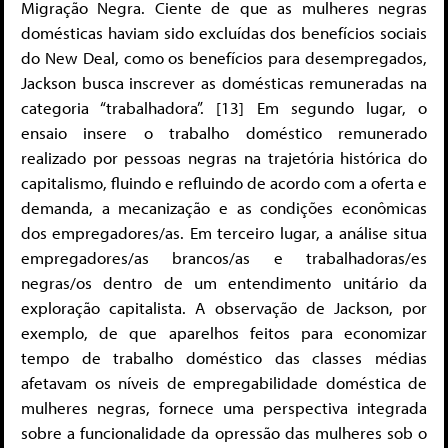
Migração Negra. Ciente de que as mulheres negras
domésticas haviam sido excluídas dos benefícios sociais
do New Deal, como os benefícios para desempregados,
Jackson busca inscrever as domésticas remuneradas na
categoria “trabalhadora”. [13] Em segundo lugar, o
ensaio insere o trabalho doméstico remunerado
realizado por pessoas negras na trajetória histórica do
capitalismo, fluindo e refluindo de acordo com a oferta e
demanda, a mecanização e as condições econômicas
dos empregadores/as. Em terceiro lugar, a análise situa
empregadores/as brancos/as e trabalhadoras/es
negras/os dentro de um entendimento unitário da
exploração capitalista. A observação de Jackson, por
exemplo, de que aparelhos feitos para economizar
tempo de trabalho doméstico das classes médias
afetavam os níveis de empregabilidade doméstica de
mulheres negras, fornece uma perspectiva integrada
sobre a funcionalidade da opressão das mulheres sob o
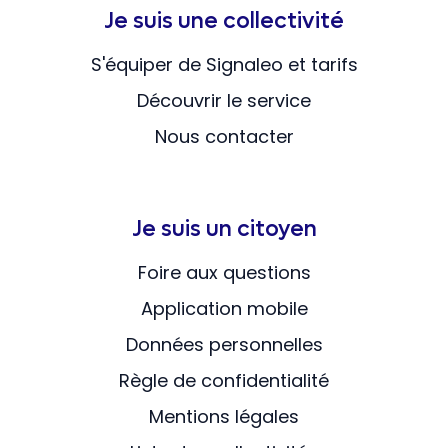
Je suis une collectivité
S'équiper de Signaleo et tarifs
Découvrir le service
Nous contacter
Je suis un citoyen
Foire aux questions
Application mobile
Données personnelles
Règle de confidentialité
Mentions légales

========

The problem:
Each record above is to be copied exactly. Drop the pictures.

Written response:
Migração Negra. Ciente de que as mulheres negras
domésticas haviam sido excluídas dos benefícios sociais
do New Deal, como os benefícios para desempregados,
Jackson busca inscrever as domésticas remuneradas na
categoria “trabalhadora”. [13] Em segundo lugar, o
ensaio insere o trabalho doméstico remunerado
realizado por pessoas negras na trajetória histórica do
capitalismo, fluindo e refluindo de acordo com a oferta e
demanda, a mecanização e as condições econômicas
dos empregadores/as. Em terceiro lugar, a análise situa
empregadores/as brancos/as e trabalhadoras/es
negras/os dentro de um entendimento unitário da
exploração capitalista. A observação de Jackson, por
exemplo, de que aparelhos feitos para economizar
tempo de trabalho doméstico das classes médias
afetavam os níveis de empregabilidade doméstica de
mulheres negras, fornece uma perspectiva integrada
sobre a funcionalidade da opressão das mulheres sob o
Je suis une collectivité
S'équiper de Signaleo et tarifs
Découvrir le service
Nous contacter
Je suis un citoyen
Foire aux questions
Application mobile
Données personnelles
Règle de confidentialité
Mentions légales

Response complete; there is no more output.